Data listing START

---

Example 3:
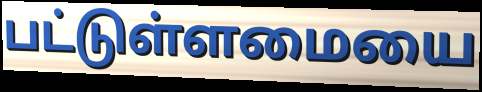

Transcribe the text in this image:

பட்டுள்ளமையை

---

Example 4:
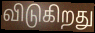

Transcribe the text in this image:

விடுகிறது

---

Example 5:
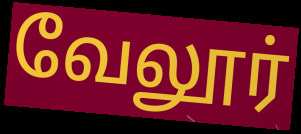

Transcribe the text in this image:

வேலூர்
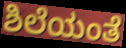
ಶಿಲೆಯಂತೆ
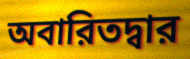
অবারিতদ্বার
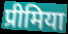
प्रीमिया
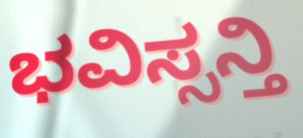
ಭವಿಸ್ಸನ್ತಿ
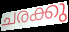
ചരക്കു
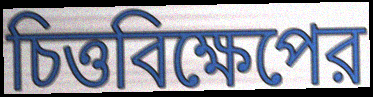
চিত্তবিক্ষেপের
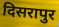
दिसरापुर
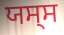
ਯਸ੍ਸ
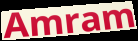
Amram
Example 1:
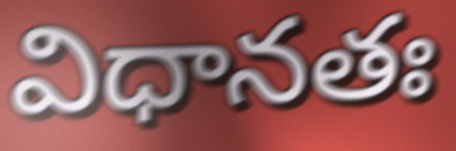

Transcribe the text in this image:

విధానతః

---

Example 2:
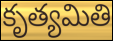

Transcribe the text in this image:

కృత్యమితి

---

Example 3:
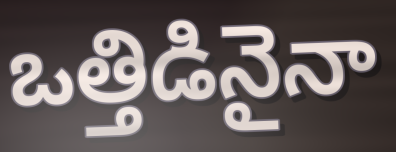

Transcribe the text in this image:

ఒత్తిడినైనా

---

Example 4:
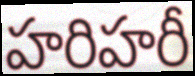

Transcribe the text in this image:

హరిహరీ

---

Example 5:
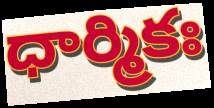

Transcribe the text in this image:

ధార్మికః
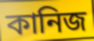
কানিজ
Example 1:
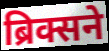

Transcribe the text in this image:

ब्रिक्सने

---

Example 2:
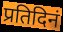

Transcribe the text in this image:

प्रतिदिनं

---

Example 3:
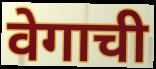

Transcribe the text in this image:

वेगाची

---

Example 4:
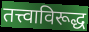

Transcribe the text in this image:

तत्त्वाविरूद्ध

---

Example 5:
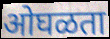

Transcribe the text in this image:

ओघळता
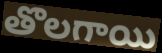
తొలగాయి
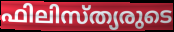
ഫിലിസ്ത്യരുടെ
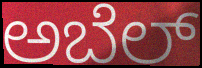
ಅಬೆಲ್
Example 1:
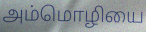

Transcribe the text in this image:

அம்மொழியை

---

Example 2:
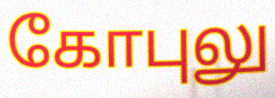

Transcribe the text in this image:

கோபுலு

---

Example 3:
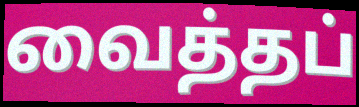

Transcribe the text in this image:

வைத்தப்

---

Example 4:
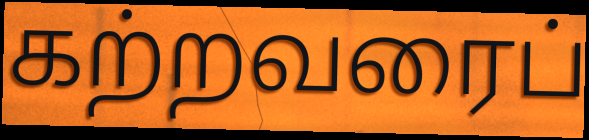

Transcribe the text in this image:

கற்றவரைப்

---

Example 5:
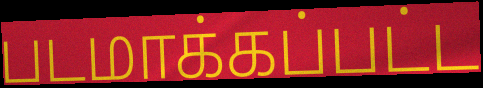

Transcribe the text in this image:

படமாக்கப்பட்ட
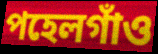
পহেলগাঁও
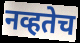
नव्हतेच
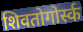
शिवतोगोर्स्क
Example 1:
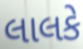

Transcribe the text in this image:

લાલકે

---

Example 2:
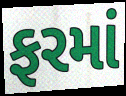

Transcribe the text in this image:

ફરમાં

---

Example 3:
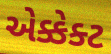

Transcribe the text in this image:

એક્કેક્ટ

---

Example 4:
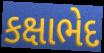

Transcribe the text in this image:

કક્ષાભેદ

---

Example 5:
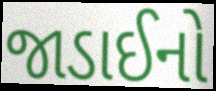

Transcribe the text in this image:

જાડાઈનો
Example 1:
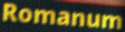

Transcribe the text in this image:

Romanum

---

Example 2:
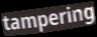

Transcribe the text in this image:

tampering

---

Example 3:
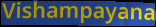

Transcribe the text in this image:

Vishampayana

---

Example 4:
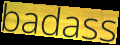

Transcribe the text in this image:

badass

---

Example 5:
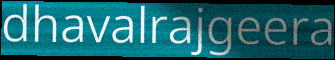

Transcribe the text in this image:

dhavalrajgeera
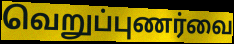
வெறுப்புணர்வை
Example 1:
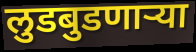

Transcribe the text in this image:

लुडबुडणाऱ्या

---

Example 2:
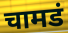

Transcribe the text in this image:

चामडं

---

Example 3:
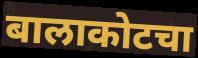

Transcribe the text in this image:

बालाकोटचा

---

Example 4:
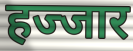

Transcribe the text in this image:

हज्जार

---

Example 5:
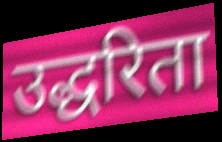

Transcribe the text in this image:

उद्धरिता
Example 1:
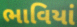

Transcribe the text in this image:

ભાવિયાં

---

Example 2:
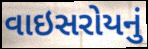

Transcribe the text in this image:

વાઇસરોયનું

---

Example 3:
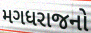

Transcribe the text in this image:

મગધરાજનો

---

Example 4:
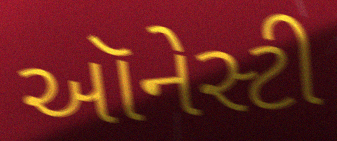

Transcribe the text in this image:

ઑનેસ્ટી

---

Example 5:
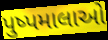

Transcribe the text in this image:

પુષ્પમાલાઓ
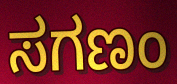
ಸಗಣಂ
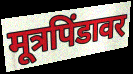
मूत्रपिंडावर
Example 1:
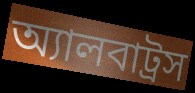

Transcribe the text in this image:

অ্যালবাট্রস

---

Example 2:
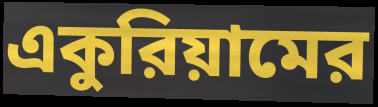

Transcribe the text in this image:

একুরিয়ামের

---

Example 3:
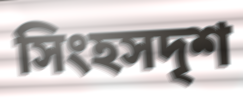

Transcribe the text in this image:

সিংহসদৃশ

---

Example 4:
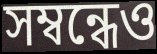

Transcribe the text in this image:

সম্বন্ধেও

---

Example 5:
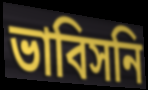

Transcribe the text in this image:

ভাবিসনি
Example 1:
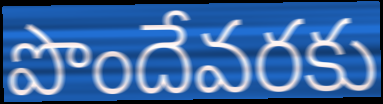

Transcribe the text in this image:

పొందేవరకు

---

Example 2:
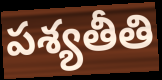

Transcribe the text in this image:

Data listing END

**Task instructions**
Without the pictures, repeat every record above exactly as written.

**Task solution**
---

Example 3:

Transcribe the text in this image:

பட்டுள்ளமையை

---

Example 4:

Transcribe the text in this image:

விடுகிறது

---

Example 5:

Transcribe the text in this image:

வேலூர்
ಶಿಲೆಯಂತೆ
অবারিতদ্বার
प्रीमिया
ಭವಿಸ್ಸನ್ತಿ
ചരക്കു
চিত্তবিক্ষেপের
दिसरापुर
ਯਸ੍ਸ
Amram
Example 1:

Transcribe the text in this image:

విధానతః

---

Example 2:

Transcribe the text in this image:

కృత్యమితి

---

Example 3:

Transcribe the text in this image:

ఒత్తిడినైనా

---

Example 4:

Transcribe the text in this image:

హరిహరీ

---

Example 5:

Transcribe the text in this image:

ధార్మికః
কানিজ
Example 1:

Transcribe the text in this image:

ब्रिक्सने

---

Example 2:

Transcribe the text in this image:

प्रतिदिनं

---

Example 3:

Transcribe the text in this image:

वेगाची

---

Example 4:

Transcribe the text in this image:

तत्त्वाविरूद्ध

---

Example 5:

Transcribe the text in this image:

ओघळता
తొలగాయి
ഫിലിസ്ത്യരുടെ
ಅಬೆಲ್
Example 1:

Transcribe the text in this image:

அம்மொழியை

---

Example 2:

Transcribe the text in this image:

கோபுலு

---

Example 3:

Transcribe the text in this image:

வைத்தப்

---

Example 4:

Transcribe the text in this image:

கற்றவரைப்

---

Example 5:

Transcribe the text in this image:

படமாக்கப்பட்ட
পহেলগাঁও
नव्हतेच
शिवतोगोर्स्क
Example 1:

Transcribe the text in this image:

લાલકે

---

Example 2:

Transcribe the text in this image:

ફરમાં

---

Example 3:

Transcribe the text in this image:

એક્કેક્ટ

---

Example 4:

Transcribe the text in this image:

કક્ષાભેદ

---

Example 5:

Transcribe the text in this image:

જાડાઈનો
Example 1:

Transcribe the text in this image:

Romanum

---

Example 2:

Transcribe the text in this image:

tampering

---

Example 3:

Transcribe the text in this image:

Vishampayana

---

Example 4:

Transcribe the text in this image:

badass

---

Example 5:

Transcribe the text in this image:

dhavalrajgeera
வெறுப்புணர்வை
Example 1:

Transcribe the text in this image:

लुडबुडणाऱ्या

---

Example 2:

Transcribe the text in this image:

चामडं

---

Example 3:

Transcribe the text in this image:

बालाकोटचा

---

Example 4:

Transcribe the text in this image:

हज्जार

---

Example 5:

Transcribe the text in this image:

उद्धरिता
Example 1:

Transcribe the text in this image:

ભાવિયાં

---

Example 2:

Transcribe the text in this image:

વાઇસરોયનું

---

Example 3:

Transcribe the text in this image:

મગધરાજનો

---

Example 4:

Transcribe the text in this image:

ઑનેસ્ટી

---

Example 5:

Transcribe the text in this image:

પુષ્પમાલાઓ
ಸಗಣಂ
मूत्रपिंडावर
Example 1:

Transcribe the text in this image:

অ্যালবাট্রস

---

Example 2:

Transcribe the text in this image:

একুরিয়ামের

---

Example 3:

Transcribe the text in this image:

সিংহসদৃশ

---

Example 4:

Transcribe the text in this image:

সম্বন্ধেও

---

Example 5:

Transcribe the text in this image:

ভাবিসনি
Example 1:

Transcribe the text in this image:

పొందేవరకు

---

Example 2:

Transcribe the text in this image:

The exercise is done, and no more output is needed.